After the mailed anthrax attacks of last fall, scientists became increasingly concerned about the prospect of further attacks by lethal viruses such as hantaviruses, for which, unlike anthrax, there is no effective treatment. In the modern era of genetic engineering, bioterrorists could unleash pathogens for which there are no vaccines or treatments, or those that have been deliberately changed to evade existing vaccines.

“The threats posed by ‘orphan’ germs that cause rare diseases are especially serious, because it takes many years, even decades to make a new vaccine by conventional means,” said Brian Hjelle, M.D., the center’s director. “One of the first goals of UNM’s Center for Emerging Infectious Diseases has been to invent techniques that dramatically speed vaccine development, such as in a setting of a rapidly-spreading bioterrorist attack.”

To test whether they could develop a vaccine against a particularly challenging organism, Hjelle and his colleagues chose the highly lethal Sin Nombre virus, which kills 40 percent of its victims, as the test organism. To test vaccine candidates using the live hantavirus, the scientists infected deer mice.

“The advantage of using a hantavirus,” according to investigator Richard Lyons, M.D., Ph.D., “is that so little is known about the nature of vaccine protection against hantaviruses. We can say that if this dramatically new technique for vaccination works against hantaviruses, it will probably work against many other pathogens, even if very little is known about the nature of those organisms.”

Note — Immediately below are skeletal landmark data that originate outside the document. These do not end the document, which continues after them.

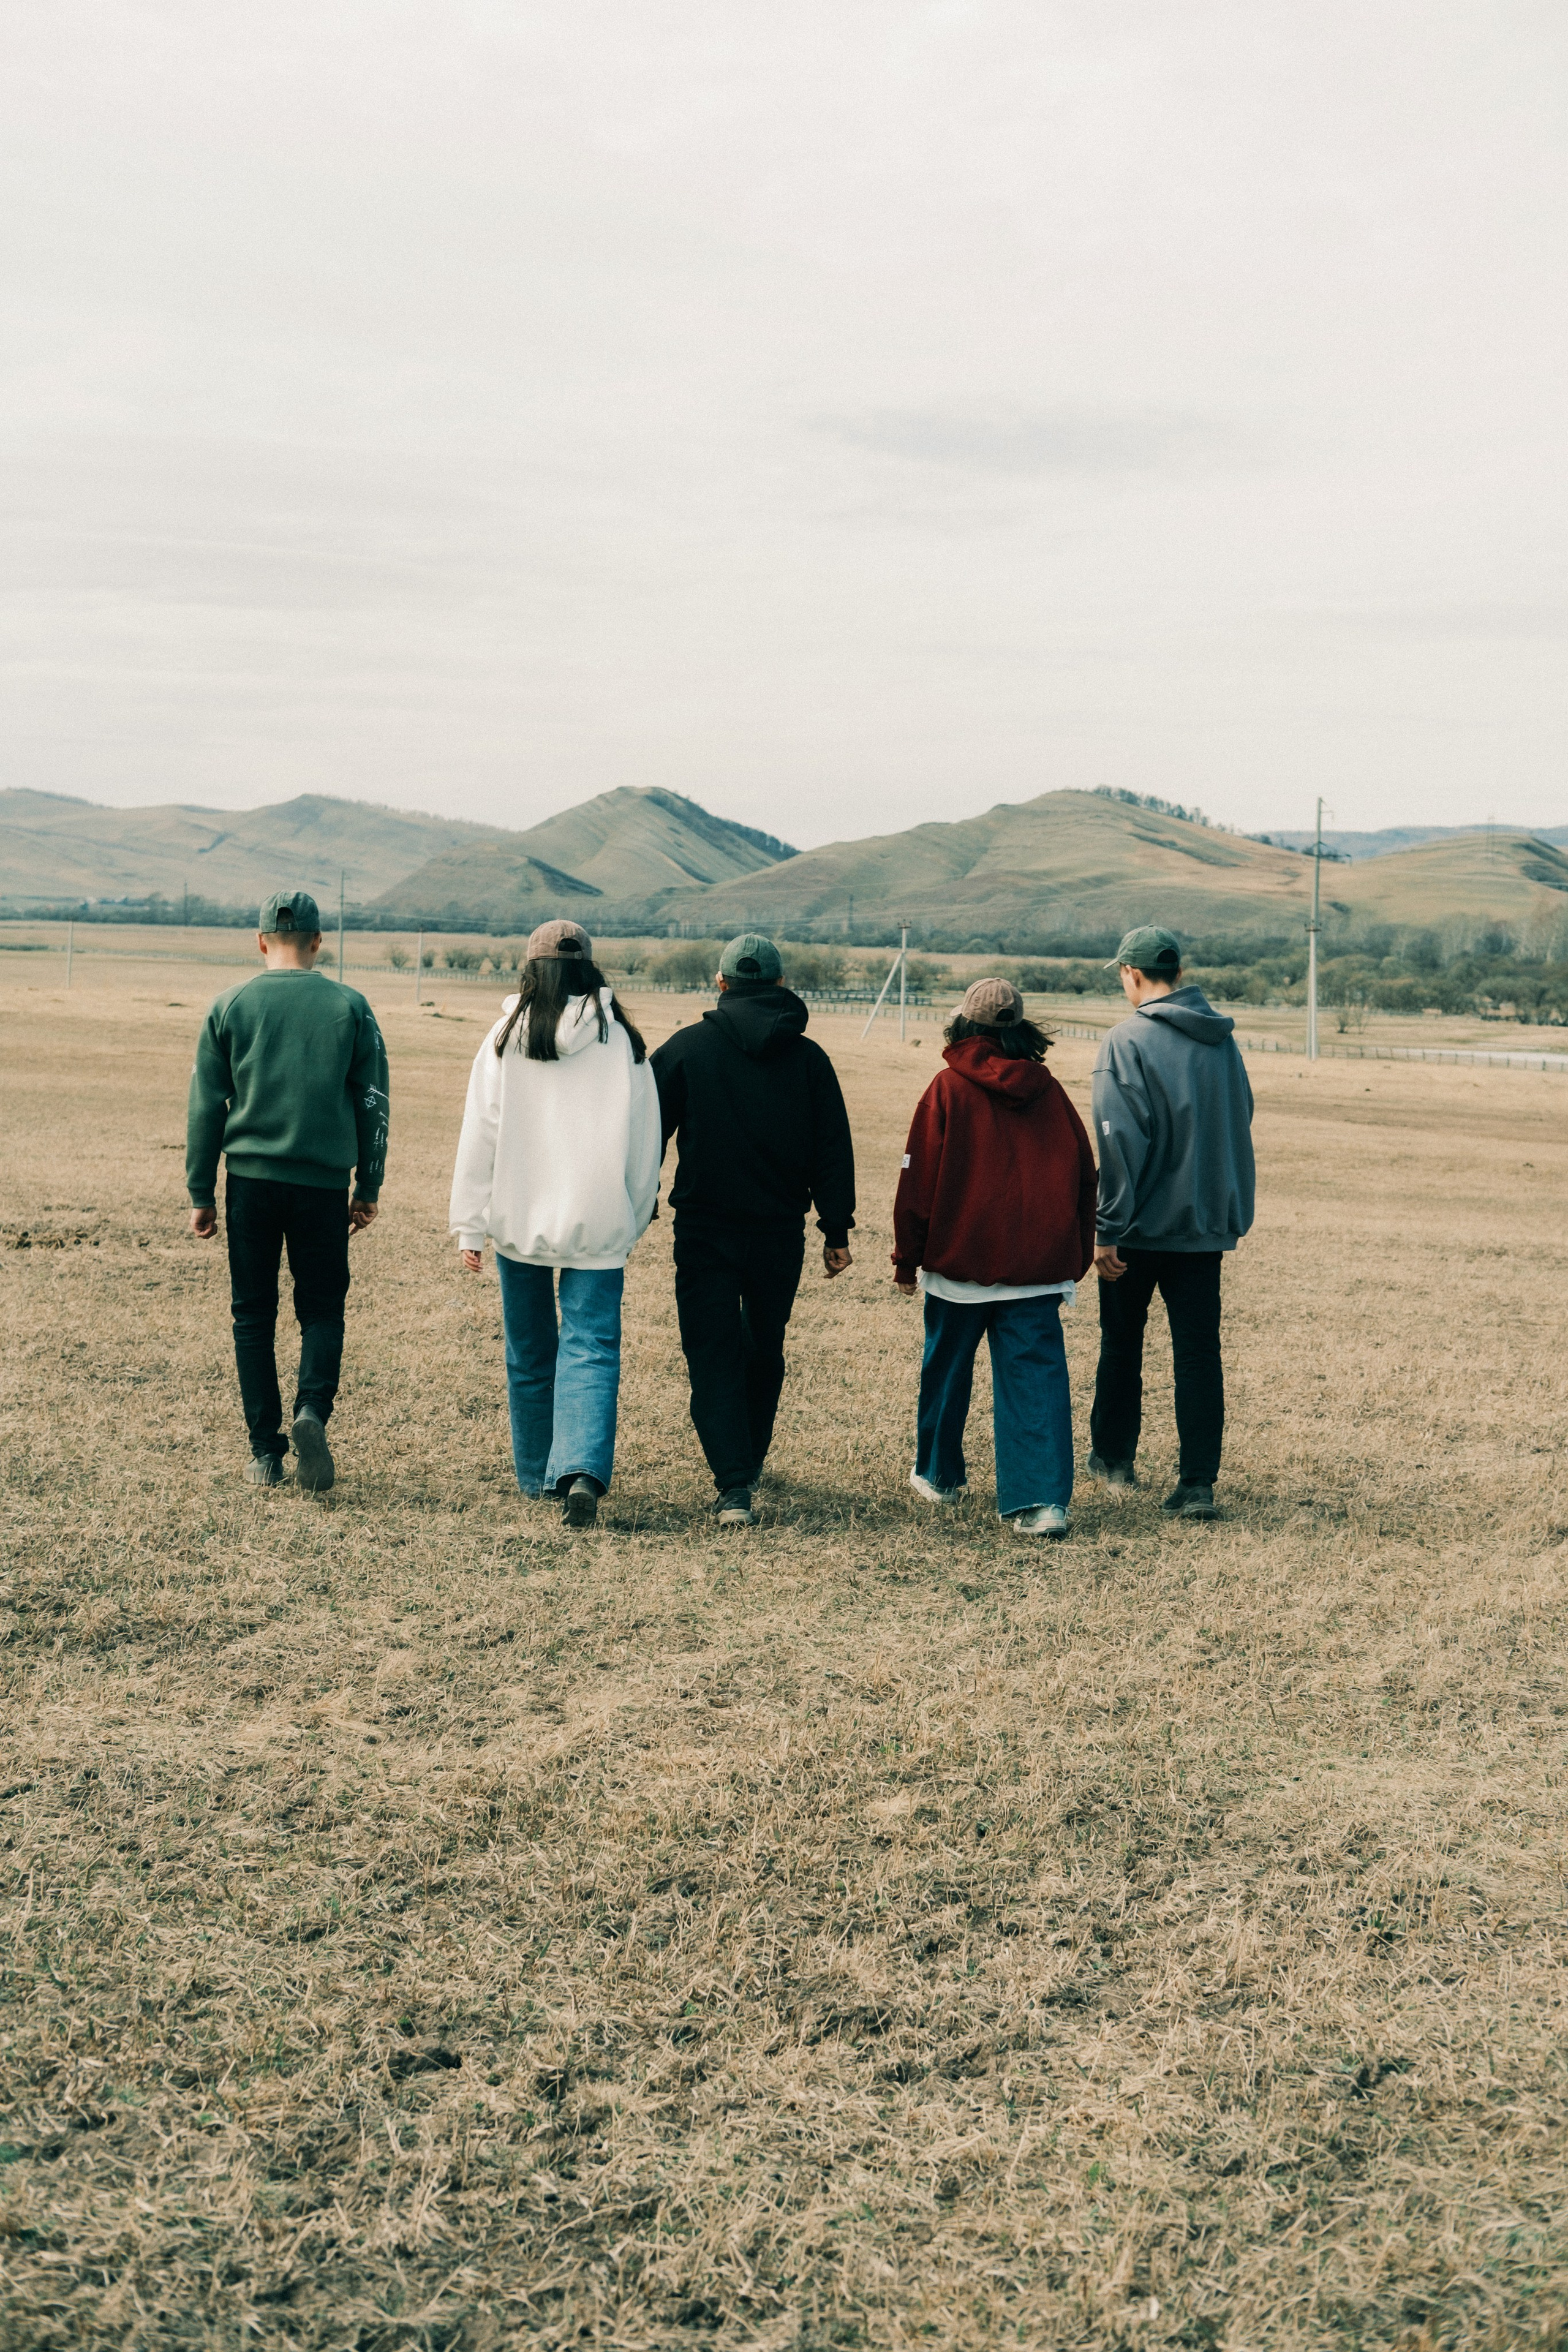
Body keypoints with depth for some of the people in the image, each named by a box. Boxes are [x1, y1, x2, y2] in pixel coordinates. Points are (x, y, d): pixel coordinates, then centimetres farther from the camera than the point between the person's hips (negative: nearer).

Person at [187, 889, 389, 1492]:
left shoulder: (230, 1006, 2)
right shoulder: (350, 1007, 2)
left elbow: (205, 1107, 3)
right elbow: (373, 1104, 5)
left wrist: (201, 1194, 9)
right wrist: (369, 1188, 13)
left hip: (250, 1180, 1)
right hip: (323, 1183, 0)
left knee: (254, 1315, 10)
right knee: (322, 1307, 12)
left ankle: (265, 1453, 9)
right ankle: (312, 1410, -13)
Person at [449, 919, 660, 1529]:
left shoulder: (504, 1042, -4)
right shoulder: (622, 1042, -2)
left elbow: (479, 1138, -3)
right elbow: (645, 1144, 3)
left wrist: (470, 1227, 3)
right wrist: (633, 1223, 13)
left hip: (519, 1221, 1)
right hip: (598, 1226, -1)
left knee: (529, 1356, 15)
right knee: (591, 1348, -1)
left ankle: (538, 1475, 26)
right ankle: (583, 1470, -21)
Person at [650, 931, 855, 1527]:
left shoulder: (686, 1046, -3)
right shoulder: (808, 1057, 2)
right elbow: (834, 1150, 2)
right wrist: (837, 1232, 7)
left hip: (705, 1231, -2)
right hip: (781, 1232, 2)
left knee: (714, 1356, 0)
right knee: (765, 1351, 20)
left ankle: (734, 1485, -13)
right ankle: (750, 1461, 36)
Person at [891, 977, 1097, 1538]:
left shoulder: (948, 1089, -5)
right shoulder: (1048, 1091, 4)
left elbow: (919, 1179, -5)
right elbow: (1084, 1175, 8)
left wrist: (907, 1260, 4)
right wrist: (1075, 1259, 17)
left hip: (961, 1259, -2)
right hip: (1039, 1266, 2)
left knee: (946, 1369, 17)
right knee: (1038, 1375, 0)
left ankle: (939, 1475, 33)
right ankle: (1043, 1501, -11)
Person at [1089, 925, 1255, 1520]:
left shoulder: (1127, 1041, -13)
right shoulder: (1223, 1039, 6)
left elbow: (1120, 1143, -18)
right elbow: (1239, 1126, 13)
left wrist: (1109, 1231, -14)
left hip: (1144, 1225, -4)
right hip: (1208, 1222, 4)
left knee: (1122, 1341, 15)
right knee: (1199, 1352, 5)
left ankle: (1113, 1459, 28)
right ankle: (1198, 1484, 2)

The UNM investigators found that when deer mice were inoculated with hantavirus and given a “sham” vaccine, all nine mice became infected. Yet when the mice had been previously inoculated with one of 10 new small pieces of the virus’ genetic material, a strikingly high fraction, seven out of 10 vaccines, were able to prevent infection in at least some deer mice. The investigators were surprised to see that a full half of the vaccines, five of the 10 vaccines, prevented infection in 75 percent or more of the deer mice that were injected with hantavirus.

“The most exciting part of all was that so many fragments of the virus’ DNA were effective vaccines in deer mice” Hjelle said. “One fragment even blocked infection in 100 percent of mice.”

An article describing their findings was recently published in the British “Journal of General Virology.”

Other authors on the paper include Mausumi Bharadwaj, Barbara Masten, Chunyan Ye, Katy Mirowsky, Joyce Yee and Jason Botten.

The center is supported by a grant from the federal Centers for Disease Control and Prevention, an opportunity made available through the efforts of New Mexico congresswoman Heather Wilson.